All dependencies carry risk. Open source projects are abandoned all the time. What do you intend to take over maintenance of your database software if it is abandoned? Highly unlikely.
Agreed, and it is often tough to evaluate to any exact degree or measurement.
However, uniquely irreplaceable closed-source dependencies seem classifiable as carrying comparatively greater risk than thriving open source projects. This specific case is compounded because there are few (if any?) production-quality alternatives that offer what Datomic does, whether closed or open.
> What do you intend to take over maintenance of your database software if it is abandoned?
I would phrase this as "Can I hire a domain expert to fix blocking bugs in my database software if it is abandoned?", but this doesn't really account for the uniqueness of Datomic (unnecessary to really consider further since any fix is impossible due to being closed source).
It boils down to "is my business even possible if this disappears" evalutation considering Datomic a novelty that enables and/or dramatically simplifies very specific use cases (profitable even in the short term) that basically wouldn't be possible without it -- and I believe Datomic does this! The best marketing for Datomic would reveal these use cases, but they are often a competive advantage.
> What do you intend to take over maintenance of your database software if it is abandoned?

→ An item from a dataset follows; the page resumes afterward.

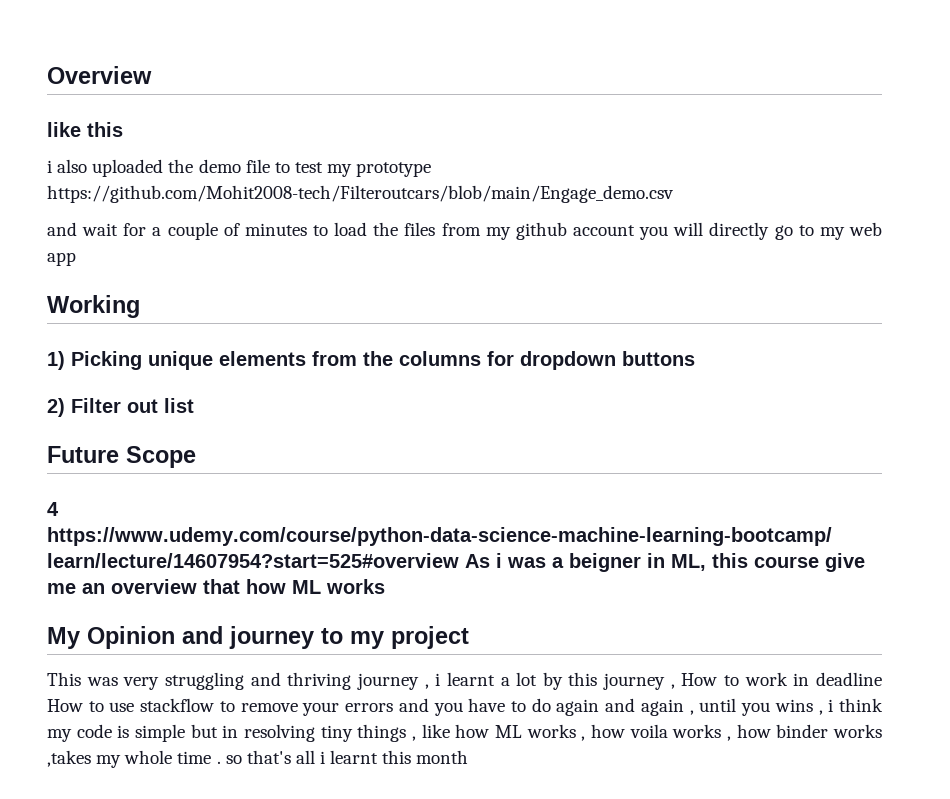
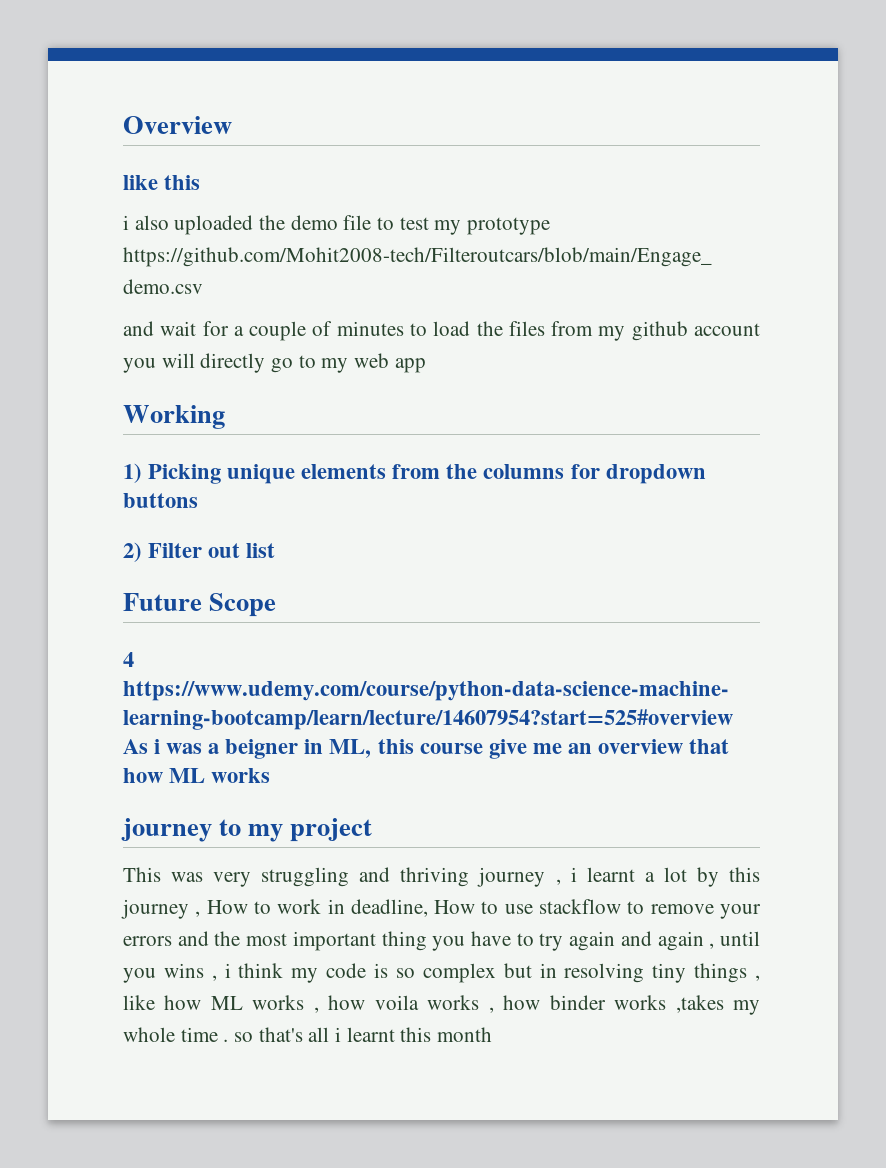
[47,626,223,649] My Opinion and -> (271, 775) none
[815,672,882,686] deadline -> [350,899,428,917] deadline,
(429, 705) none -> [214,931,427,951] the most important thing
[531,698,551,712] do -> [539,933,564,951] try
[135,724,185,742] simple -> [395,963,496,983] so complex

Yeah. Unlikely I'd be adding any additional real features or anything but why not? It isn't magic. I'd also expect a lot of other people doing the same and we can share the maintenance load.
There is also a lot of functionality that is obviously backed by very nice code a lot of people would like to see and potentially use other places. But knowing you can do necessary maintenance and tweaks, even if it is while you rewrite your whole db layer to work with another product rather than a permanent thing, is a serious benefit.